Unfold removes committable from values in ValueBatch
Hi, I’m not sure if this is a really a bug, but I stumbled over the Unfold strategy’s message generation. Consider the use case where our streaming process consists of the following steps:
0) consume -> 1) batch -> 2) process in batch-> 3) unbatch -> 4) process message wise -> 5) commit
When the ValuesBatch is unbatched in step 3, the Unfold strategy creates a new Message instance with a new Value which is then submitted to step 4. Unfortunately, only the last message of the batch gets a committable, although all payloads might have one already. From what I gathered from the BatchStep’s flow, I assumed it would just fan out the messages and submit them one after the other to the following step, thus unchanged.
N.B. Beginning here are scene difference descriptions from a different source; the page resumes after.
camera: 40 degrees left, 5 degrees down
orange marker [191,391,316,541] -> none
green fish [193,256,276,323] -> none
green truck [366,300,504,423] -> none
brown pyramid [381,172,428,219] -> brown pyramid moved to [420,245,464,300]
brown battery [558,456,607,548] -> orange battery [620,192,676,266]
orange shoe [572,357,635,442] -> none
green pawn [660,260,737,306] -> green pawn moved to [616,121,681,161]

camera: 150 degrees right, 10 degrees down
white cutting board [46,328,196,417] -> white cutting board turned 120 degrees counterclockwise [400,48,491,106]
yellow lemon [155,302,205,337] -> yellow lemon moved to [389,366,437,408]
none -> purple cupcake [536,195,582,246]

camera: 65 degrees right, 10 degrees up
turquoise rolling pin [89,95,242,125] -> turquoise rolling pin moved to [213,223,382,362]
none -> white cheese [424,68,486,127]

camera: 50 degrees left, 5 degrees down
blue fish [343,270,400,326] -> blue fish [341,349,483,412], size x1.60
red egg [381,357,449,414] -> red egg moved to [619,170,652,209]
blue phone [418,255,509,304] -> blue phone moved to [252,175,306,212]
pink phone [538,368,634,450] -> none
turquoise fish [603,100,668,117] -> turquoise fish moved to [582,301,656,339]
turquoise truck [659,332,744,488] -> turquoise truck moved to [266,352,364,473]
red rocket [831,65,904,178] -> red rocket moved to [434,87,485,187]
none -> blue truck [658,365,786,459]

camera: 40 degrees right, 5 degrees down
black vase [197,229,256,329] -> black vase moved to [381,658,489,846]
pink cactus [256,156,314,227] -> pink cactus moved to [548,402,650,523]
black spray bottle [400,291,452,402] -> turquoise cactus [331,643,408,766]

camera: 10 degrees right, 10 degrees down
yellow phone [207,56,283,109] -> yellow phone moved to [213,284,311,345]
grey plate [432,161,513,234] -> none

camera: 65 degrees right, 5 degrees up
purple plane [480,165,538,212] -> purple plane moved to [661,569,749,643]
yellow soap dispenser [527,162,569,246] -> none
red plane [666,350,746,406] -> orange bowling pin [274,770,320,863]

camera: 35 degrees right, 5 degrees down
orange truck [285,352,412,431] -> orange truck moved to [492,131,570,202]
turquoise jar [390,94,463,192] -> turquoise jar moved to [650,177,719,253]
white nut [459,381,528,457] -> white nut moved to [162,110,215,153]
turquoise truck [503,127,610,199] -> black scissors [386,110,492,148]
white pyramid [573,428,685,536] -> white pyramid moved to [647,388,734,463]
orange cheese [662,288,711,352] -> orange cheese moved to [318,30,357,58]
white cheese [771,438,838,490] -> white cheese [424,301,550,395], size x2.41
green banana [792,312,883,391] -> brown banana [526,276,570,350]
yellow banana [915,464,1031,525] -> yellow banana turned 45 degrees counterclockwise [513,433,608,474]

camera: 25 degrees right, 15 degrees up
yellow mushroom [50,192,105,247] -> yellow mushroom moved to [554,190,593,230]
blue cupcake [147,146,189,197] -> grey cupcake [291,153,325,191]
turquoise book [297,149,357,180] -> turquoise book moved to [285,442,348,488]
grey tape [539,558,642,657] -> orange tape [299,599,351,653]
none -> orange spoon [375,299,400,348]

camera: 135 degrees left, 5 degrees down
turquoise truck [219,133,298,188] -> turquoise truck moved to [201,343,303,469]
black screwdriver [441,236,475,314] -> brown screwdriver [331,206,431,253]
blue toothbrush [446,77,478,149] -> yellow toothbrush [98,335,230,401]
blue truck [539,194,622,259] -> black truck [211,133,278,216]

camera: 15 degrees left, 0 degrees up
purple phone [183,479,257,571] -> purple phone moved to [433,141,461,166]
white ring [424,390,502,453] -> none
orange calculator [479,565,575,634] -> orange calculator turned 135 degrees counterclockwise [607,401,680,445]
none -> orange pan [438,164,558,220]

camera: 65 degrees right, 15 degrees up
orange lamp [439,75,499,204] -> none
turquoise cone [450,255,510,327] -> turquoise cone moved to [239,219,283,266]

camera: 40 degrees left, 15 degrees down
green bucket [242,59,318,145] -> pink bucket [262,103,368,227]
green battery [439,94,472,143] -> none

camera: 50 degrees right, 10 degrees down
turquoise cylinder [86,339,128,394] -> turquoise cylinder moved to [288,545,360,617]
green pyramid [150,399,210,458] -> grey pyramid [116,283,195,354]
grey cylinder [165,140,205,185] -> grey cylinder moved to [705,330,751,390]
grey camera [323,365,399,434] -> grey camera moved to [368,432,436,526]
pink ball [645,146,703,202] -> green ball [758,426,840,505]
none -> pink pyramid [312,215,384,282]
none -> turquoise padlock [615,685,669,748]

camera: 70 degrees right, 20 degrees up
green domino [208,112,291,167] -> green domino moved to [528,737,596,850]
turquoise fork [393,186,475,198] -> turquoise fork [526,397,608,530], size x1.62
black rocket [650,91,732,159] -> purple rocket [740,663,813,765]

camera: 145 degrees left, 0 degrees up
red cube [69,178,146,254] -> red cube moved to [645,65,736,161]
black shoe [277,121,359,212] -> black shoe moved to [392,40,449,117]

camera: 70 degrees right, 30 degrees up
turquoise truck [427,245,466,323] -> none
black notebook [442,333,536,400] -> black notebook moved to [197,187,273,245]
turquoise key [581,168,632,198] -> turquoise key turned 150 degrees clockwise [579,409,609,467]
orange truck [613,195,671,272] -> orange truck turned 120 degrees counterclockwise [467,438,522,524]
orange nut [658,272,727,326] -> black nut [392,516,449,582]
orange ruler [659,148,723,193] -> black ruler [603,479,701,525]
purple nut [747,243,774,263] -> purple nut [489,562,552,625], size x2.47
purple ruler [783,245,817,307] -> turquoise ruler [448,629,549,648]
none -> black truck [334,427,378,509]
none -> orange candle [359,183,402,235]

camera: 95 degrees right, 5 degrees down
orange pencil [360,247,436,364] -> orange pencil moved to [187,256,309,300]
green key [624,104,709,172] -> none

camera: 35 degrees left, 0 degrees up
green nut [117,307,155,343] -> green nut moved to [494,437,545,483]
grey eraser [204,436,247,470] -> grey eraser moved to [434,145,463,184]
I believe the current behavior, while useful to reduce the number of commits, does not belong to a generic strategy or at least is a bit hidden. My reasoning for moving this out of the strategy or add a note to both classes, would be that for downstream steps like number 4 it is now impossible to provide Partition and offset when raising an InvalidMessage exception. Furthermore, in case of an exception in the batches last message, the commit information is lost all together.
Environment
arroyo 2.17.4
Steps to Reproduce
from datetime import datetime
from unittest.mock import MagicMock
from arroyo.backends.kafka import KafkaPayload
from arroyo.processing.strategies import BatchStep, UnbatchStep
from arroyo.types import BrokerValue, Message, Partition, Topic
topic = Topic("test")
partition = Partition(topic, 0)
def test_unfold():
commit = MagicMock()
unbatch = UnbatchStep(next_step=commit)
batch = BatchStep(max_batch_size=2, max_batch_time=3, next_step=unbatch)
for i in range(1, 6):
batch.submit(
message=Message(
BrokerValue(
KafkaPayload(None, b"1", []),
Partition(topic, 0),
i,
datetime.now(),
)
)
)
# last messages in batch - will receive committable
assert commit.method_calls[1].args[0].committable == {
Partition(topic=topic, index=0): 3
}
assert commit.method_calls[3].args[0].committable == {
Partition(topic=topic, index=0): 5
}
# this will raise
assert commit.method_calls[2].args[0].committable == {
Partition(topic=topic, index=0): 4
}
Yeah this seems like surprising behavior, feel free to change it. I am not sure if the issue is isolated to unbatch or if batch already loses the commit data.
I took a shot, feel free to take it apart :)
This has a PR in review: https://github.com/getsentry/arroyo/pull/371
(posting to take it out of our support queue)
Fixed in 2.18.0. Thanks for your contribution and sorry for the delay!